Pharmacy First
The new Pharmacy First Service launched in England on 31st January. It’s the most significant change to community pharmacy practice in the last decade.
Suitably trained pharmacists can, if appropriate, provide medication for seven common conditions which will relieve pressure on their GP colleagues by freeing up an estimated 10 million appointments a year. It’s an exciting opportunity for pharmacy professionals to demonstrate to patients, the public, and other stakeholders the value that community pharmacy can bring.
Quite rightly, there has been a lot of focus on upskilling pharmacists and their teams to provide the service. But how much thought has gone into the impact on risk assessments and clinical governance?
Does anything need to change in your pharmacy? Here’s a few things you might want to consider:
GPhC guidance on providing services at a distance requires all pharmacies to have a risk assessment in place. How robust is yours? What new risks does Pharmacy First bring for your pharmacy? Have you captured them all?
What worries do your team have about the service? How can you allay or mitigate them?

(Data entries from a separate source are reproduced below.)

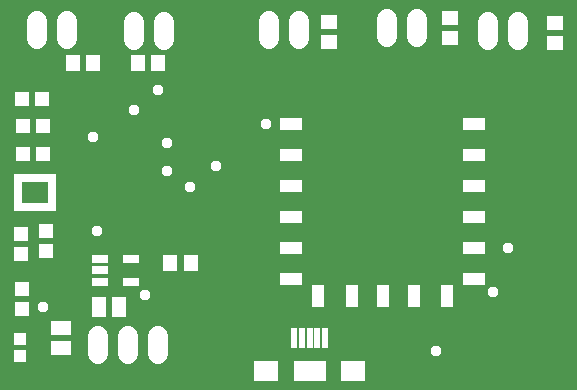
<source format=gbr>
G04 EAGLE Gerber RS-274X export*
G75*
%MOMM*%
%FSLAX34Y34*%
%LPD*%
%INSoldermask Top*%
%IPNEG*%
%AMOC8*
5,1,8,0,0,1.08239X$1,22.5*%
G01*
%ADD10R,1.203200X1.303200*%
%ADD11C,1.727200*%
%ADD12R,1.303200X1.203200*%
%ADD13R,1.651000X1.168400*%
%ADD14R,1.168400X1.651000*%
%ADD15R,0.603200X1.653200*%
%ADD16R,2.000000X1.700000*%
%ADD17R,2.700000X1.700000*%
%ADD18R,1.003200X1.003200*%
%ADD19R,1.208800X1.403197*%
%ADD20R,1.403197X1.208800*%
%ADD21R,1.981200X1.117600*%
%ADD22R,1.117600X1.981200*%
%ADD23R,0.473200X0.653200*%
%ADD24R,0.653200X0.473200*%
%ADD25R,1.403200X0.803200*%
%ADD26C,0.959600*%


D10*
X43100Y141400D03*
X43100Y124400D03*
D11*
X60250Y304130D02*
X60250Y319370D01*
X34850Y319370D02*
X34850Y304130D01*
X142600Y303030D02*
X142600Y318270D01*
X117200Y318270D02*
X117200Y303030D01*
X256600Y304280D02*
X256600Y319520D01*
X231200Y319520D02*
X231200Y304280D01*
X356850Y305530D02*
X356850Y320770D01*
X331450Y320770D02*
X331450Y305530D01*
X442100Y303030D02*
X442100Y318270D01*
X416700Y318270D02*
X416700Y303030D01*
X137600Y53020D02*
X137600Y37780D01*
X112200Y37780D02*
X112200Y53020D01*
X86800Y53020D02*
X86800Y37780D01*
D12*
X22550Y252900D03*
X39550Y252900D03*
X23450Y230400D03*
X40450Y230400D03*
X22850Y206400D03*
X39850Y206400D03*
D10*
X21500Y138900D03*
X21500Y121900D03*
D13*
X55600Y59005D03*
X55600Y42495D03*
D14*
X87595Y77000D03*
X104105Y77000D03*
D15*
X265850Y50550D03*
X259350Y50550D03*
X252850Y50550D03*
X272350Y50550D03*
X278850Y50550D03*
D16*
X229010Y23300D03*
X302690Y23300D03*
D17*
X265850Y23300D03*
D18*
X21050Y50500D03*
X21050Y35500D03*
D19*
X65372Y283700D03*
X82428Y283700D03*
X120622Y283700D03*
X137678Y283700D03*
D20*
X281900Y301422D03*
X281900Y318478D03*
X384650Y305172D03*
X384650Y322228D03*
X473850Y318028D03*
X473850Y300972D03*
D19*
X165128Y114500D03*
X148072Y114500D03*
D12*
X22000Y92200D03*
X22000Y75200D03*
D21*
X250350Y153500D03*
X250350Y206000D03*
X250350Y127250D03*
X250350Y179750D03*
X250350Y232250D03*
X250350Y101000D03*
X405350Y179750D03*
X405350Y153500D03*
X405350Y127250D03*
X405350Y206000D03*
X405350Y232250D03*
X405350Y101000D03*
D22*
X273350Y86500D03*
X301350Y86500D03*
X327850Y86500D03*
X354350Y86500D03*
X382350Y86500D03*
D23*
X48450Y162150D03*
D24*
X48150Y167950D03*
X48150Y172250D03*
X48150Y176550D03*
X48150Y180850D03*
D23*
X48450Y186650D03*
X44150Y186650D03*
X39850Y186650D03*
X35550Y186650D03*
X31250Y186650D03*
X26950Y186650D03*
X22650Y186650D03*
X18350Y186650D03*
D24*
X18650Y180850D03*
X18650Y176550D03*
X18650Y172250D03*
X18650Y167950D03*
D23*
X18350Y162150D03*
X22650Y162150D03*
X26950Y162150D03*
X31250Y162150D03*
X35550Y162150D03*
X39850Y162150D03*
X44150Y162150D03*
D25*
X114710Y117700D03*
X114710Y98700D03*
X88590Y117700D03*
X88590Y108200D03*
X88590Y98700D03*
D26*
X86250Y141250D03*
X228750Y232500D03*
X40000Y77500D03*
X126250Y87500D03*
X372500Y40000D03*
X145000Y216250D03*
X117500Y243750D03*
X433750Y127500D03*
X145000Y192500D03*
X421250Y90000D03*
X137500Y261250D03*
X186250Y196250D03*
X82500Y221250D03*
X165000Y178750D03*
M02*

</source>
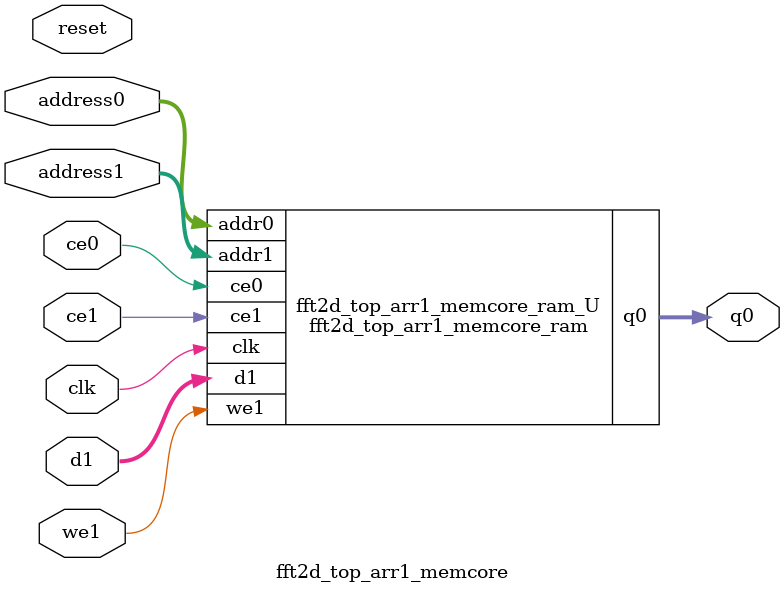
<source format=v>
`timescale 1 ns / 1 ps
module fft2d_top_arr1_memcore_ram (addr0, ce0, q0, addr1, ce1, d1, we1,  clk);

parameter DWIDTH = 64;
parameter AWIDTH = 10;
parameter MEM_SIZE = 1024;

input[AWIDTH-1:0] addr0;
input ce0;
output reg[DWIDTH-1:0] q0;
input[AWIDTH-1:0] addr1;
input ce1;
input[DWIDTH-1:0] d1;
input we1;
input clk;

(* ram_style = "hls_ultra", cascade_height = 1 *)reg [DWIDTH-1:0] ram[0:MEM_SIZE-1];




always @(posedge clk)  
begin 
    if (ce0) 
    begin
        q0 <= ram[addr0];
    end
end


always @(posedge clk)  
begin 
    if (ce1) 
    begin
        if (we1) 
        begin 
            ram[addr1] <= d1; 
        end 
    end
end


endmodule

`timescale 1 ns / 1 ps
module fft2d_top_arr1_memcore(
    reset,
    clk,
    address0,
    ce0,
    q0,
    address1,
    ce1,
    we1,
    d1);

parameter DataWidth = 32'd64;
parameter AddressRange = 32'd1024;
parameter AddressWidth = 32'd10;
input reset;
input clk;
input[AddressWidth - 1:0] address0;
input ce0;
output[DataWidth - 1:0] q0;
input[AddressWidth - 1:0] address1;
input ce1;
input we1;
input[DataWidth - 1:0] d1;



fft2d_top_arr1_memcore_ram fft2d_top_arr1_memcore_ram_U(
    .clk( clk ),
    .addr0( address0 ),
    .ce0( ce0 ),
    .q0( q0 ),
    .addr1( address1 ),
    .ce1( ce1 ),
    .we1( we1 ),
    .d1( d1 ));

endmodule


</source>
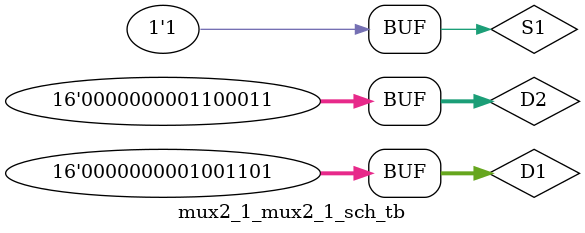
<source format=v>

`timescale 1ns / 1ps

module mux2_1_mux2_1_sch_tb();

// Inputs
   reg [15:0] D1;
   reg [15:0] D2;
   reg S1;

// Output
   wire [15:0] O;

// Bidirs

// Instantiate the UUT
   mux2_1 UUT (
		.D1(D1), 
		.D2(D2), 
		.S1(S1), 
		.O(O)
   );
// Initialize Inputs
   `ifdef auto_init
       initial begin
		D1 = 0;
		D2 = 0;
		S1 = 0;
   `endif
	
	
	always
	begin
	#100
		D1 = 77;
		D2 = 99;
		S1 = 0;
		#100
		if(O == 77) begin
			$display("0 Works");
			end
		else begin
			$display("0 Broken");
		end
		#100
	
		S1 = 1;
		#10
		if(O == 99) begin
			$display("1 Works");
			end
		else begin
			$display("1 Broken");
		end
		
		end
endmodule

</source>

Are all the identified risks captured in your SOP or are you using a generic one? If you are then does it mirror what happens in your pharmacy?
Will Pharmacy First impact on any of your other SOPs?
How soon after the implementation of the service will you review your SOP? It’s a good idea to have a short review date (3 – 6 months) which you can tweak if needed.
Have you reviewed your team’s skill mix and competence against the GPhC’s guidance on Safe and Effective Pharmacy Teams?
How will you include any incidents in your regular patient safety review?